Arrested Development
Rewards rewatching more than any other comedy I've seen. The narrator's deadpan and the planted callbacks are the work; the Bluth family dysfunction is the texture.
How I Met Your Mother
I have opinions about the finale. Everything before it holds up — Barney's suits, the slap bet, Ted's romantic optimism that the show kept earning back for nine seasons.
the detective shows
Sherlock
Cumberbatch's version is the one that reset the genre. The mind palace shots, the rapid deductions, the Watson chemistry. "The game is on" still works.
Detective Conan
Shinichi Kudo trapped in a kid's body, solving murders that follow him around.
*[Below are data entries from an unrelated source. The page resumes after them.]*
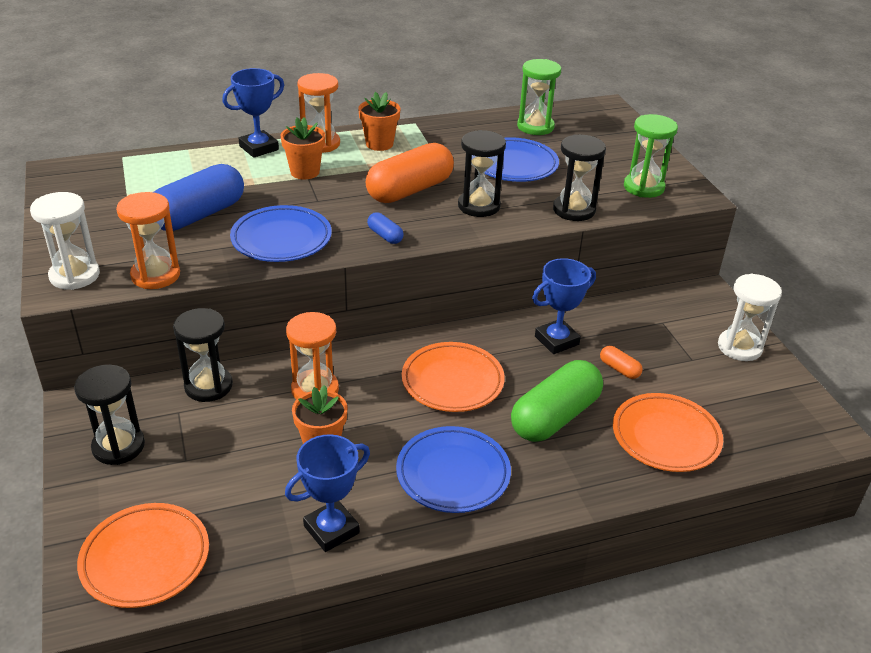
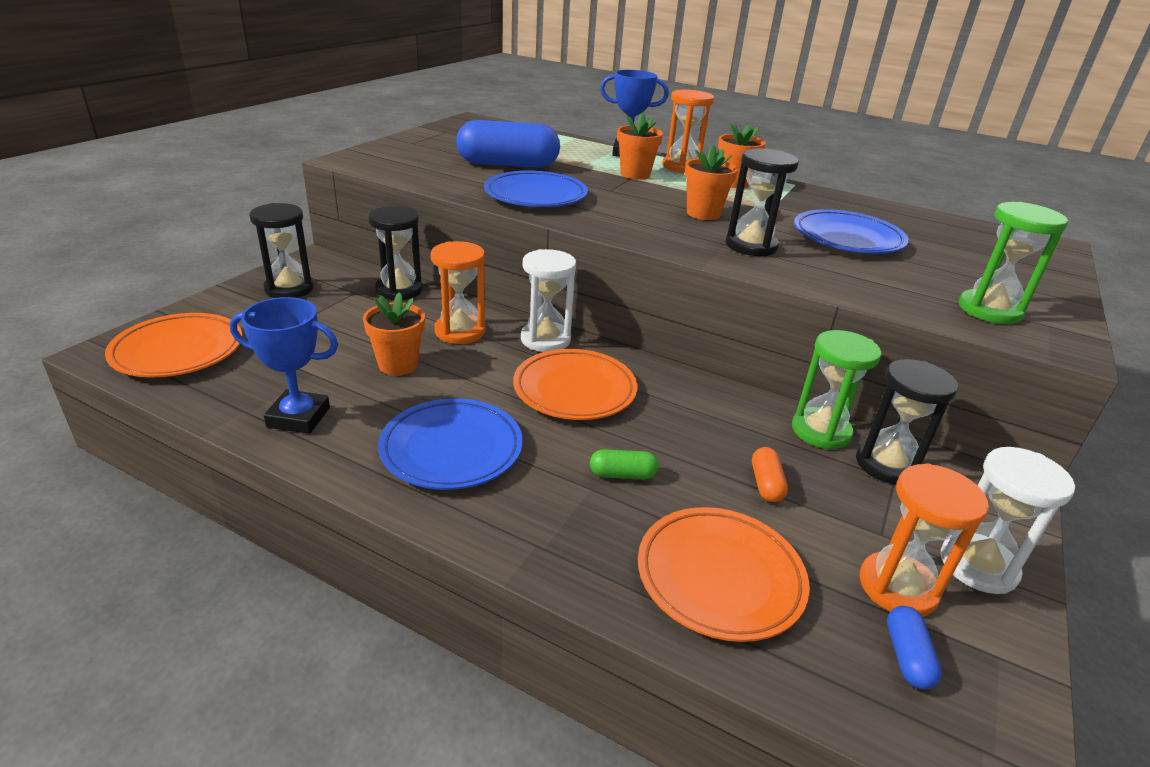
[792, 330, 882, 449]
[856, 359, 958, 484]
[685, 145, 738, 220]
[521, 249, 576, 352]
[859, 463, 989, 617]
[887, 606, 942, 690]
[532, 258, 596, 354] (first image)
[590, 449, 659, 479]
Running since 1996 and I'm still on it. The Black Organization arc is the spine.
High Potential
Newer. A cleaning lady with a high IQ solves crimes the detectives can't. The premise carries it; the writing is finding its register.
I'll watch most things with a tight script and a payoff the writer earned. The two genres above are just where that bar gets cleared most often.